Ministerstwo Kultury i Dziedzictwa Narodowego poinformowało crn.pl, że nie podjęło jeszcze decyzji w sprawie prac legislacyjnych dotyczących opłat reprograficznych od smartfonów i tabletów. Resort uzasadnia wstrzemięźliwość złożonością zagadnienia i rozbieżnymi oczekiwaniami partnerów społecznych. 'Każde rozwiązanie przygotowane w ministerstwie będzie poddane odpowiednim konsultacjom publicznym, uwzględniającym wszystkich zainteresowanych.' – stwierdził resort. To zmiana stanowiska w porównaniu z sytuacją, która miała miejsce w ub.r. Wówczas, jeszcze za poprzedniej ekipy rządzącej, wszystko wskazywało na to, że urzędnicy MKiDN są za wprowadzeniem opłat. Nie zdecydowano się jednak zmienić stosownych przepisów (dotyczących prawa autorskiego i praw pokrewnych), na co zapewne miało wpływ nagłośnienie problemu i zbliżające się wybory.

Sprawa ciągnie się od około 2 lat. Na wprowadzenie opłat naciska ZAiKS i inne organizacje zbiorowego zarządzania prawami autorskimi. Przeciwne jest m.in. ZIPSEE 'Cyfrowa Polska', zrzeszające importerów i dystrybutorów sprzętu IT, RTV i AGD. Zdaniem organizacji obłożenie opłatą reprograficzną sprzętu mobilnego doprowadzi do podwyżek cen.

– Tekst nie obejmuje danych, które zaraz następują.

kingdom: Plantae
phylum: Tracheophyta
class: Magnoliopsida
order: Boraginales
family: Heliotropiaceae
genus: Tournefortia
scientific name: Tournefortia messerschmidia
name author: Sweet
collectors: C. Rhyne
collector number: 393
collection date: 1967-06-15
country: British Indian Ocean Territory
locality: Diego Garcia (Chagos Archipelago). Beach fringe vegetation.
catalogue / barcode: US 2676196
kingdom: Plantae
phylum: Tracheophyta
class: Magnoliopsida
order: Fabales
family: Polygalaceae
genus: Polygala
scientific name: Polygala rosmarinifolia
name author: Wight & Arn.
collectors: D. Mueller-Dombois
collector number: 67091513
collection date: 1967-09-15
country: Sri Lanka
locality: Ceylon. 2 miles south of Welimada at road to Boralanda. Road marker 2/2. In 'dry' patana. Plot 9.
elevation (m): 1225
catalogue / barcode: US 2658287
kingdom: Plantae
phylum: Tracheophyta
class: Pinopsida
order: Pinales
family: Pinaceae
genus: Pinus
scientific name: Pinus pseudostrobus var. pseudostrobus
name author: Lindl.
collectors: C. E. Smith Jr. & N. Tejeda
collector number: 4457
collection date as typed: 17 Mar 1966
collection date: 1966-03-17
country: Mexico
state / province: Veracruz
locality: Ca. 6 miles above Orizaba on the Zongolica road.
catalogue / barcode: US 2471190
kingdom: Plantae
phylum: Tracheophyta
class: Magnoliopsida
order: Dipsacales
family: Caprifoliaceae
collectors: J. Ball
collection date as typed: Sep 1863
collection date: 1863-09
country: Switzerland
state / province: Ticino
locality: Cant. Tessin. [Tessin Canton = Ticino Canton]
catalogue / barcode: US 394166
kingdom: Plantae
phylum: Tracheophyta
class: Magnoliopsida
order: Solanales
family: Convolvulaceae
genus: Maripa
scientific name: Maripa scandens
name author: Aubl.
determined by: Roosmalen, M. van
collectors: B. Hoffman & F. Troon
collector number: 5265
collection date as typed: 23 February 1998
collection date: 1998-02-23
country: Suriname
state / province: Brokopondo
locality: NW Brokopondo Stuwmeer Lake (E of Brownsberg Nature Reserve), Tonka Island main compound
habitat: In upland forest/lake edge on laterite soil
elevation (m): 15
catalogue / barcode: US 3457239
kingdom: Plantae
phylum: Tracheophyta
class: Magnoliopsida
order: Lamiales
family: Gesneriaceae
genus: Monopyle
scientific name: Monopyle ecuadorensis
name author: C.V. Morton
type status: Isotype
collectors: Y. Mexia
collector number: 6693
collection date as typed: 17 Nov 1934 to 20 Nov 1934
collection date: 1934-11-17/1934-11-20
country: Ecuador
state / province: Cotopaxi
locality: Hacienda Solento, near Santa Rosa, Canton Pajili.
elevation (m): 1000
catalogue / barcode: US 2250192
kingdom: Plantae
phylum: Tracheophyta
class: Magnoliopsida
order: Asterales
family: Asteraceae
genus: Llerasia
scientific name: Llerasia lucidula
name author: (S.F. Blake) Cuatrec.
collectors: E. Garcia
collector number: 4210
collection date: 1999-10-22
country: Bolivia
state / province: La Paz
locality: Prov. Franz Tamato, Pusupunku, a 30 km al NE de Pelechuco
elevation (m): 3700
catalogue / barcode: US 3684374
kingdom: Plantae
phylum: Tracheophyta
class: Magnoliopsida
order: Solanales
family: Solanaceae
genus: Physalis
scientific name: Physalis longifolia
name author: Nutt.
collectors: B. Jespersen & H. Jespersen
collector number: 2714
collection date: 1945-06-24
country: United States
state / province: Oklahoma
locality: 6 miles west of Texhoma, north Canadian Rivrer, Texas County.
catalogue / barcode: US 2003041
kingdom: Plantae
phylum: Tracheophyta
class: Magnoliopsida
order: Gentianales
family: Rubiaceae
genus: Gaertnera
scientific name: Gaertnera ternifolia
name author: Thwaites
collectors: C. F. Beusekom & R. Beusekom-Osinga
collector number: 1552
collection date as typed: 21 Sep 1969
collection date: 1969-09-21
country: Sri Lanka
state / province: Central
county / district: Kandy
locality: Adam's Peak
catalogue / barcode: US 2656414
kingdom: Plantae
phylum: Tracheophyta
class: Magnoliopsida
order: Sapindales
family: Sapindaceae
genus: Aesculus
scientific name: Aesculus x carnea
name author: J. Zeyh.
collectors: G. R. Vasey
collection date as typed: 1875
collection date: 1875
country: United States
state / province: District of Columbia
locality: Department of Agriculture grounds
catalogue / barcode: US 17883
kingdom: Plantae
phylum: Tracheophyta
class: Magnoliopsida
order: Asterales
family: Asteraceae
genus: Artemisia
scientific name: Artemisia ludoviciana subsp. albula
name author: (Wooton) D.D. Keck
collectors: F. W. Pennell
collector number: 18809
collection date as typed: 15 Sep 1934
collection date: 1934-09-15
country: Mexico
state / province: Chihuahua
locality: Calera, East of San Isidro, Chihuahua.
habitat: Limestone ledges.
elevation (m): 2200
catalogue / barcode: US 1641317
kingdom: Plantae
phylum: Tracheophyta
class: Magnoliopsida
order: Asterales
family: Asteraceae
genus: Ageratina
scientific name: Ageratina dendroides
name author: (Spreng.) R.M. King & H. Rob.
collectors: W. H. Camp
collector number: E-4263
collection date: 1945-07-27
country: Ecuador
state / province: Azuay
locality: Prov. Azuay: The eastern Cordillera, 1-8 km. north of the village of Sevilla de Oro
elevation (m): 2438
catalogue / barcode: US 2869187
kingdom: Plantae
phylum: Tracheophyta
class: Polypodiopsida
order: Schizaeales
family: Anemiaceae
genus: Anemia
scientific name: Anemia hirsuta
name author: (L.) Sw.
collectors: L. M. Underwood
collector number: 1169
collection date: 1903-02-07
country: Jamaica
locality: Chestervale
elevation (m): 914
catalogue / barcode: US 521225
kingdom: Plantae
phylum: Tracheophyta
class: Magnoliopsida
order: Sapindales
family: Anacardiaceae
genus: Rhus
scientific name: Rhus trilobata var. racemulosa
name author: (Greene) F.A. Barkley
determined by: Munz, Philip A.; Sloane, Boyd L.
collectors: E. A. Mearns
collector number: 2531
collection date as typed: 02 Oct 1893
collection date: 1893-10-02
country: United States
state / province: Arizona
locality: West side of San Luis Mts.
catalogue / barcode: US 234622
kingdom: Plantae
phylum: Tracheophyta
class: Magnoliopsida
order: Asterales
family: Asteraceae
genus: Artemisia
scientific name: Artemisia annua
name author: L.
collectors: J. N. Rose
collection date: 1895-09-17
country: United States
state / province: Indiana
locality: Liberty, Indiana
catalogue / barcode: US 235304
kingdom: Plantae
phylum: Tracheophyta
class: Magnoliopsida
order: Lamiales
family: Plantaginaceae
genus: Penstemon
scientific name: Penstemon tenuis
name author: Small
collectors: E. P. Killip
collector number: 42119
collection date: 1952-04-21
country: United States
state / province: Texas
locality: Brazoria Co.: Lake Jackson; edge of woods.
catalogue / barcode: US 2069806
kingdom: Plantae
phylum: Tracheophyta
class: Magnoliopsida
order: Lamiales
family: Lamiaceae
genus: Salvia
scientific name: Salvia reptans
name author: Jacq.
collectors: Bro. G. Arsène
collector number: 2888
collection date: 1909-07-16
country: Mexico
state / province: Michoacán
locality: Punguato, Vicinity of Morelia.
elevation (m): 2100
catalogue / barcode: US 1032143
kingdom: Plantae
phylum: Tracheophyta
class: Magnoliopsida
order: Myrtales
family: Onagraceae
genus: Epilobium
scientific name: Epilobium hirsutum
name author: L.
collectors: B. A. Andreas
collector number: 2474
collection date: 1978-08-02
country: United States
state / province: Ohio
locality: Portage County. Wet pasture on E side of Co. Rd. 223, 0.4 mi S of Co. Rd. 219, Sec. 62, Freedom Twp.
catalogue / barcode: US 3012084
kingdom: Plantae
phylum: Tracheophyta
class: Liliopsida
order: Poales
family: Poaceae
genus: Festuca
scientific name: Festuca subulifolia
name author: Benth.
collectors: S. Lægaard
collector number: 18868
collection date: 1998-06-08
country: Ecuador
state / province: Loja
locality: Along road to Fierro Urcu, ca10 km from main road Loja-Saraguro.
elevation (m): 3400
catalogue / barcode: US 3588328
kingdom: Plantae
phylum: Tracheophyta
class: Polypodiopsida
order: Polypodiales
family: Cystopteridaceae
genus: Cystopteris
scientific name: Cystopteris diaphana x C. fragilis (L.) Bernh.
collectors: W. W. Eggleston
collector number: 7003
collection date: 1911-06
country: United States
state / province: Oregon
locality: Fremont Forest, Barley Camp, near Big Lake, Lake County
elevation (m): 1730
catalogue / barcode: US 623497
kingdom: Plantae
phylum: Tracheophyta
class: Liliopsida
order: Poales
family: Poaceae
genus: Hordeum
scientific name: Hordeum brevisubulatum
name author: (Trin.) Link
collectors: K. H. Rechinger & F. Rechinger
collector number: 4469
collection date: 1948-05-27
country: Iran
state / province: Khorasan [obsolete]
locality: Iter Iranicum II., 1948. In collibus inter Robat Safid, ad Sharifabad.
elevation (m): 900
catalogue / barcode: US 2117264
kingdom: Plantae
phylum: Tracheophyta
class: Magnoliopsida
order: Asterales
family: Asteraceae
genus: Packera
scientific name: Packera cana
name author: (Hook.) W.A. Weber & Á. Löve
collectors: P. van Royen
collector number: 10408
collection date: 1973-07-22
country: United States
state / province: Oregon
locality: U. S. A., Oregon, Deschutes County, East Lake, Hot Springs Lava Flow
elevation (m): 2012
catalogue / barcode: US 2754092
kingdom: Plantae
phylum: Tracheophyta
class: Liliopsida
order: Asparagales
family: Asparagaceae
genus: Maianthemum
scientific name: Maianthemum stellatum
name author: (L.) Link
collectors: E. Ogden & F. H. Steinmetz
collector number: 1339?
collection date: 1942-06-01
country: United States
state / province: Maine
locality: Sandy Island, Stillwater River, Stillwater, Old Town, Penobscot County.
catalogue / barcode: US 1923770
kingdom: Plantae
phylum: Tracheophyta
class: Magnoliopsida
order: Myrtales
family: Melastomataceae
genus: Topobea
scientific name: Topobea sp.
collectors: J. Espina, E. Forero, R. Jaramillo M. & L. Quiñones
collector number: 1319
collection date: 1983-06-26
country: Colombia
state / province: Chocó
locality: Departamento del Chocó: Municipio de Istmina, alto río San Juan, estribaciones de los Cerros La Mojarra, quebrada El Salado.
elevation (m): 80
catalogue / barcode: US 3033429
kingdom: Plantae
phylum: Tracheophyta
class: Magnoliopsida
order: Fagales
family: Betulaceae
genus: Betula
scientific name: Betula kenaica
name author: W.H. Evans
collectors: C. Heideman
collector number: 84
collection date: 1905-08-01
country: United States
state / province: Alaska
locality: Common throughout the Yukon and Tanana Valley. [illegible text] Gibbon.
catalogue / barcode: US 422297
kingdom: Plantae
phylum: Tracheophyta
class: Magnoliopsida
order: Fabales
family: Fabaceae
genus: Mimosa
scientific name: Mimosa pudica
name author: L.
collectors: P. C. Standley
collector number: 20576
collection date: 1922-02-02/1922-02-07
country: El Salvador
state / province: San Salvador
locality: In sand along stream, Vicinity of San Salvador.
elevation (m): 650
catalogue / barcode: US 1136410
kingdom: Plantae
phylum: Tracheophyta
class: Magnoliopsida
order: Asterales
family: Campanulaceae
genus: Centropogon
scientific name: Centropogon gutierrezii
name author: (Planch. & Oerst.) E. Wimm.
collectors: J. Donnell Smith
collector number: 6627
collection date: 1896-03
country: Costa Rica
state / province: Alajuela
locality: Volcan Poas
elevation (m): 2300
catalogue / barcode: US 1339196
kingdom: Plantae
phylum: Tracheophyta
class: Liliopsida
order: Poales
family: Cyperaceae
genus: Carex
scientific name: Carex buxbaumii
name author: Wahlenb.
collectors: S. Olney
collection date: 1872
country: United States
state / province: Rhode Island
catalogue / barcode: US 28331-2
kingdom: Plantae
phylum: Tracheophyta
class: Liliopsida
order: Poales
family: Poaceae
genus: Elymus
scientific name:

W konsekwencji polscy sprzedawcy mogą stać się mniej konkurencyjni niż zagraniczni. ZAiKS uważa, że nic takiego nie grozi. 

Z kolei w ocenie ministerstwa wpływ opłat reprograficznych na ceny detaliczne jest ograniczony, ponieważ kształtuje je wiele czynników. Różnice w cenach tych samych produktów w różnych państwach UE zdaniem resortu nie wynikają ze stawek opłat reprograficznych – zdarza się, że w państwach, gdzie opłaty są wysokie, ceny sprzętu są niższe niż tam, gdzie nie ma opłat.